▶ TAREAS Y EJERCICIOS
1. Según el texto sobre derecho electoral latinoamericano, ¿qué permiten las elecciones a las sociedades complejas, masivas y diferenciadas?
2. Reproduce el fragmento del texto sobre derecho electoral latinoamericano que empieza con "Derecho electoral latinoamericano" y sigue hasta "el tejido social.".

▶ DOCUMENTO FUENTE
Derecho electoral latinoamericano
Lo sabemos: las elecciones son la punta de un iceberg civilizatorio. Son la fórmula que las sociedades complejas, masivas y diferenciadas tienen para que su diversidad política e ideológica pueda convivir y competir de manera pacífica e institucional. Se dice y escribe fácil, pero es una auténtica construcción que parte de la premisa de que la pluralidad existente debe tener conductos para expresarse, recrearse, contender y cohabitar sin desgarrar el tejido social.
Y, por supuesto, las elecciones no se desarrollan en el vacío. Para ser y pervivir requieren de normas que las conviertan en una rutina institucional. Y esas normas suelen ser tan variadas como experiencias nacionales existen. Son diseñadas bajo el influjo de coyunturas diversas y, aunque reciben la influencia de otras legislaciones, responden a necesidades e historias distintas. Pero pueden ser comparadas porque las necesidades de autoridades imparciales, condiciones de la competencia medianamente equitativas, inclusión de las diferentes fuerzas políticas, padrones confiables, fomento a la participación, búsqueda de incorporación de los grupos vulnerables, fórmulas para dirimir los conflictos, etc., aparecen en (casi) todas las latitudes.

▶ DATOS PROPORCIONADOS
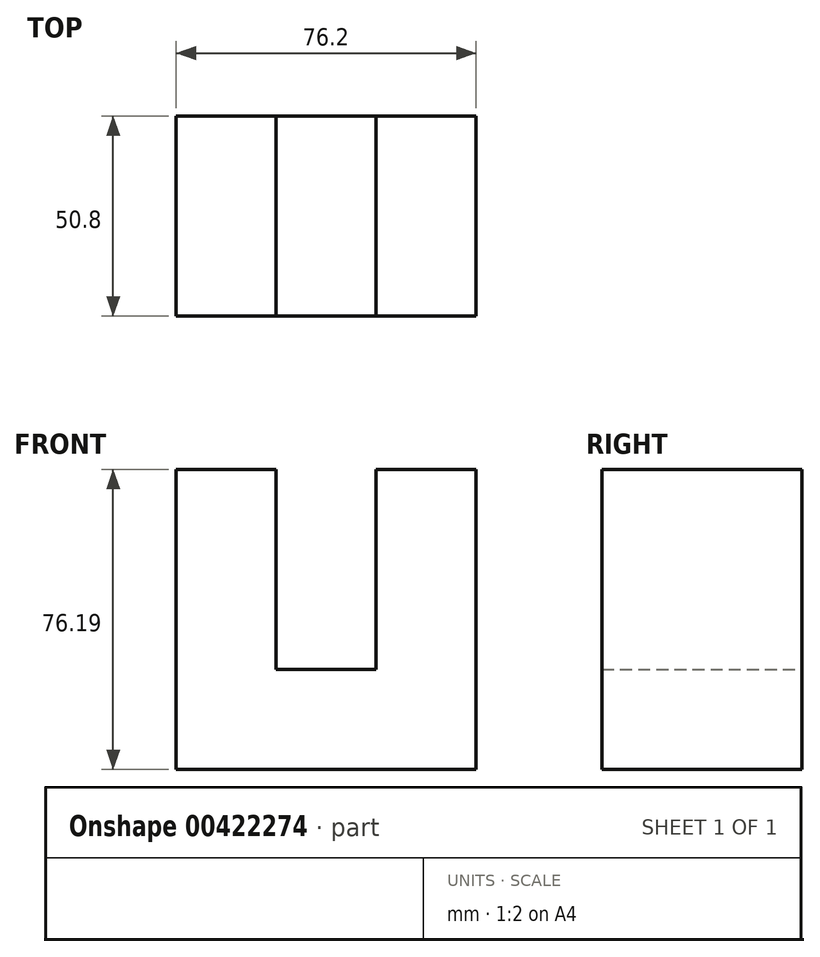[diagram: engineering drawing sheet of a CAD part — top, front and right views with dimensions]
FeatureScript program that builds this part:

▶ RESPUESTAS COMPLETAS
1. Que su diversidad política e ideológica pueda convivir y competir de manera pacífica e institucional.

2.
Derecho electoral latinoamericano
Lo sabemos: las elecciones son la punta de un iceberg civilizatorio. Son la fórmula que las sociedades complejas, masivas y diferenciadas tienen para que su diversidad política e ideológica pueda convivir y competir de manera pacífica e institucional. Se dice y escribe fácil, pero es una auténtica construcción que parte de la premisa de que la pluralidad existente debe tener conductos para expresarse, recrearse, contender y cohabitar sin desgarrar el tejido social.